Federer wasted too many opportunities on the return and was punished in game six when Novak broke for a 4-2 lead, only to drop serve in the next game to the drama and tension. Roger saved two set points on serve in game ten and grabbed the tie break 7-5 after a forehand error from Novak, 70 minutes since the start of the match.

Djokovic sprayed another forehand mistake in the fourth game of the second set to suffer a break, pushing Roger 4-1 up when the Swiss landed a service winner. The Serb saved more break points in game six to bypass a double break deficit and erased five set points at 2-5 to prolong the set and extend his chances.

Serving for the set in game nine, Roger delivered a nice hold and was two sets to love up in just under two hours, looking good to bring the win home and perform a big surprise.
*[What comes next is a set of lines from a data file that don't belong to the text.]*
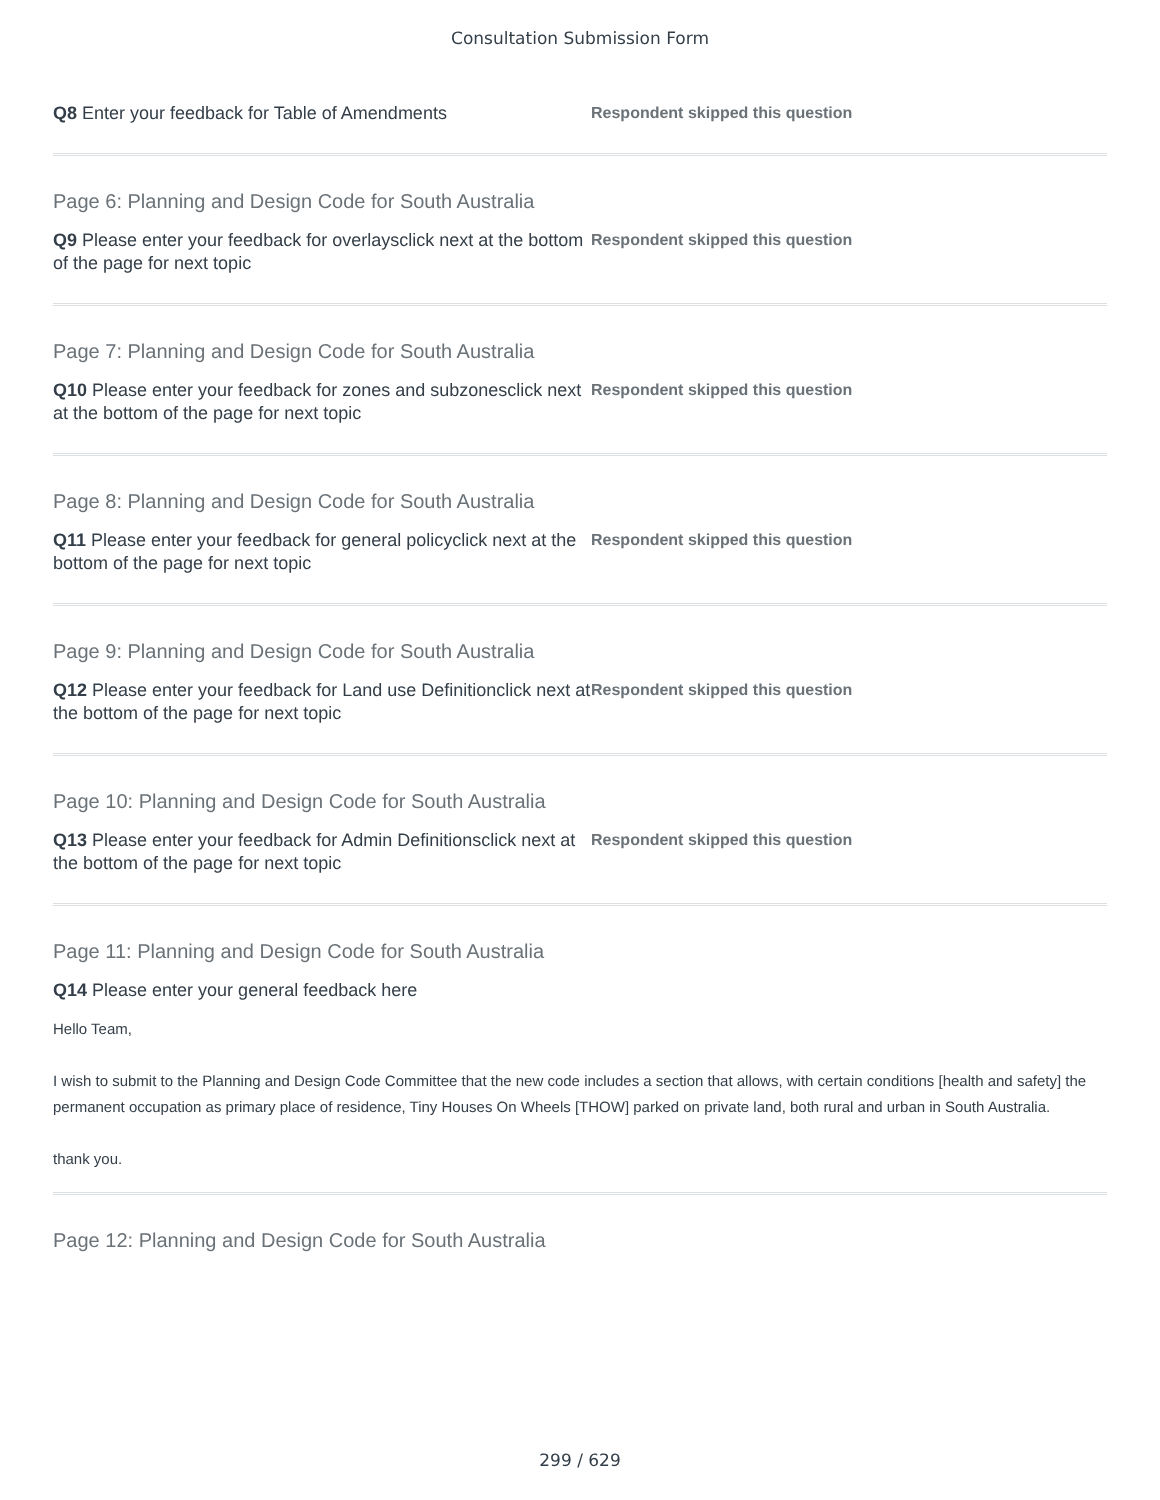Consultation Submission Form
Q8 Enter your feedback for Table of Amendments
Respondent skipped this question
Page 6: Planning and Design Code for South Australia
Q9 Please enter your feedback for overlaysclick next at the bottom of the page for next topic
Respondent skipped this question
Page 7: Planning and Design Code for South Australia
Q10 Please enter your feedback for zones and subzonesclick next at the bottom of the page for next topic
Respondent skipped this question
Page 8: Planning and Design Code for South Australia
Q11 Please enter your feedback for general policyclick next at the bottom of the page for next topic
Respondent skipped this question
Page 9: Planning and Design Code for South Australia
Q12 Please enter your feedback for Land use Definitionclick next at the bottom of the page for next topic
Respondent skipped this question
Page 10: Planning and Design Code for South Australia
Q13 Please enter your feedback for Admin Definitionsclick next at the bottom of the page for next topic
Respondent skipped this question
Page 11: Planning and Design Code for South Australia
Q14 Please enter your general feedback here
Hello Team,
I wish to submit to the Planning and Design Code Committee that the new code includes a section that allows, with certain conditions [health and safety] the permanent occupation as primary place of residence, Tiny Houses On Wheels [THOW] parked on private land, both rural and urban in South Australia.
thank you.
Page 12: Planning and Design Code for South Australia
299 / 629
Novak had to raise his level as soon as possible, opening the third set with a break in game two and holding at 30 after a backhand error from Roger to move 3-0 ahead.

Serving for the set at 5-3, Djokovic held at love and closed the set with an ace down the T line, ready to fight for every point in the rest of the clash and emerge as the winner for the 42nd time that year. Roger was on a mission in the opening four service games in set number four, though, dropping one point to keep the pressure on the other side of the net before facing a break point at 4-4 that could have changed the course of the match completely.

Staying calm, the Swiss blasted a service winner to fend it off before Novak earned another one, converting it after a forehand error from Federer to serve for the set in the next game. Keeping his focus on a high note, Roger broke back in the very last moment with a forehand down the line winner, having to work hard in the next service game when Novak created two break points.

The Swiss saved both with service winners and fired another one to bring the game home and force Novak to serve for staying in the match. The Serb held after deuce and they stay close to each other until 3-3 in the tie break when Novak made a massive forehand error to hand Roger a mini-break.

Two unreturned serves sent Federer 6-3 up and he landed an ace at 6-5 to celebrate one of his biggest wins ever considering the circumstances and the fact he didn't play well in the previous events on clay that spring.